Cytokine storm

A cytokine storm is an excessive or uncontrolled release of proinflammatory cytokines. Cytokines associated with cytokine storm include interferons (IFNs), interleukins, chemokines, colony-stimulating factors (CSFs) and tumor necrosis factor (TNF). Cytokine storms are associated with infectious and non-infectious diseases.Cytokine storm is also known as cytokine storm syndrome (CSS), cytokine release syndrome, macrophage activation syndrome and hemophagocytic lymphohistiocytosis.

The term cytokine storm was first used in 1993 to describe the effects of graft-versus-host disease (GVHD), a condition that may occur after an organ or cell transplant, if donor cells have an immune response against the cells of the recipient. Cytokine storm is associated with the host reaction to influenza and various viral, bacterial or fungal infections. A cytokine storm occurs during sepsis, which is characterized by systemic inflammatory response to infection. As of 2016 the definition of sepsis states the “Sepsis is a life-threatening organ dysfunction due to a dysregulated host response to infection”. Cytokine storm is a consequence of severe infections in the lung, gastrointestinal tract, urinary tract, central nervous system, skin, joint spaces and other sites. Cytokine storms are a common complication of respiratory diseases caused by influenza viruses such as H5N1 and coronavirus diseases such as SARS, MERS and COVID-19. Non-infectious diseases associated with cytokine storm include multiple sclerosis and pancreatitis.
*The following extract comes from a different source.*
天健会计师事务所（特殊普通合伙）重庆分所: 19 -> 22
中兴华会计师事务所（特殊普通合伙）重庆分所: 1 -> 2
Cytokine storms cause inflammation at a local site that spreads throughout the body via the circulation. Inflammatory responses include increased blood flow to allow vascular leukocytes and plasma proteins to reach sites of injury. Increase in local temperature and swelling can be advantageous in host defense but can cause tissue damage, which is normally repaired. With severe inflammation, healing occurs through a process called fibrosis, which results in organ dysfunction. Cytokine storm in the alveoli of the lung can lead to acute lung injury (ALI) and acute respiratory distress syndrome (ARDS). In ALI an acute mononuclear/neutrophilic inflammatory response is followed by a phase of progressive collagen deposition in the lung.

It is thought that risk factors in the host, such as genetic mutations, contribute to the likelihood that some patients but not others develop a cytokine storm response to infection. Cytokine storm syndrome (CSS) can be screened using an elevated serum ferritin test. CSS is treated with immunosuppressive approaches such as high-dose corticosteroids or by targeting inflammatory cytokine proteins including interleukins IL-1 and IL-6 and interferon-gamma.

The cytokine storm associated with severe COVID-19 includes substantially elevated serum levels of pro-inflammatory cytokines IL-6 and IL-1β, as well as IL-2, IL-8, IL-17, G-CSF, GM-CSF, IP10, MCP1, MIP1α (also known as CCL3) and TNF. In COVID-19 the cytokine storm leads to shock and tissue damage in the heart, liver, kidney, lungs or multiple organ failure.

Elevated levels of IL-6 has been shown to be an indicator of poor outcome. A Wuhan study that analysed 150 cases found higher levels of IL-6, C-reactive protein (CRP) and ferritin associated with COVID-19 patients that died. Tocilizumab is an IL-6 receptor-targeted antibody used in a clinical trial to treat COVID-19 that was reported to control fever and improve respiratory function. Tocilizumab and sarilumab (Kevzara), another antibody to the IL-6 receptor used to treat rheumatoid arthritis are in clinical trials in Denmark. Anakinra (Kineret), a modified version of a human protein that blocks cytokine IL-1 receptors, is FDA approved for rheumatoid arthritis and a multisystem inflammatory disease in infants. This drug along with emapalumab (Gamifant), an antibody that inhibits cytokine interferon-gamma and is approved for cytokine storm caused by a genetic predisposition, are in clinical trials in Italy for COVID-19.

Potential targets to treat the cytokine storm associated with severe COVID-19 include neutralizing antibodies (mAbs) against inflammatory cytokines and their targets and small-molecule inhibitors of downstream components of cytokine storm-related immunopathology. Mesenchymal stem cells (MSCs) are being tested in COVID-19 clinical trials due to their anti-inflammatory and anti-apoptotic effects.